The decision to slide my hand down my pants and grip my cock was a conscious one. I could’ve had a cold shower. Probably should have. Jerking off while thinking of Oren wasn’t going to help the attraction go away faster. It was only going to condition me to think about him when I touched myself.

But I didn’t stop. I gave my dick a couple of slow strokes, then stripped out of my clothes. Grabbing the lube off the nightstand, I held it in one hand while I tucked an extra pillow behind my head. I liked to see what I was doing. I’d always been a visual guy, even when it came to jerking off. Growing up, there was a full-length mirror in the bathroom at home, and I’d spent many hours in front of it watching myself jerk off. When you were a horny, closeted gay who didn’t dare look at other guys’ bodies, you learned to make do with your own.

Or maybe I was just weird.

A trail of lube drizzled from the bottle. It landed on my cock and ran down the shaft. The chilly lube always shocked me at first, even though I’d expected it. Squeezing the bottle a little harder, I squirted more lube onto my dick. It was going to be messy as hell, but coming out to Oren had energized me.

Not that he’d ever see me like this, but I could almost imagine his gaze on me. If he did, the haunted look would be gone from his eyes, and there’d only be an inferno of lust inside him shining outward at me. I knew I wasn’t bad looking, and being a firefighter kept me in shape. I even had a pretty decent dick. I wasn’t hung, but I had a good six inches or so and a respectable amount of girth. Enough to make a guy feel it, but not usually enough to break him.

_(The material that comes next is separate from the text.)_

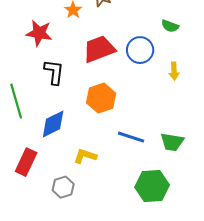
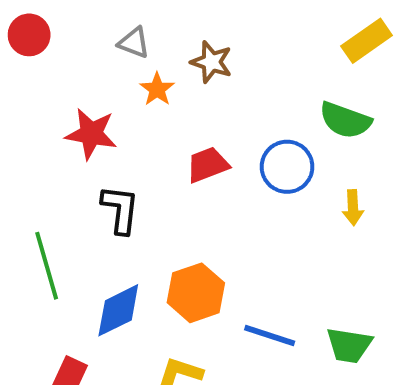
green semicircle: (170, 26) -> (345, 120), size x1.5
red trapezoid: (99, 49) -> (208, 165), size x0.7
orange hexagon: (101, 98) -> (196, 293), moved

My lube-free hand ran up my stomach and the light dusting of hair that led up to my chest. It was Oren’s hand I pictured reaching for me, caressing me. It was his touch I wanted instead of mine, but the familiarity of my own touch was comforting. Pinching my nipples made my dick pulse. The room was silent except for the sound of my breathing and the slick squelch of lube as I fisted my cock, increasing the pace.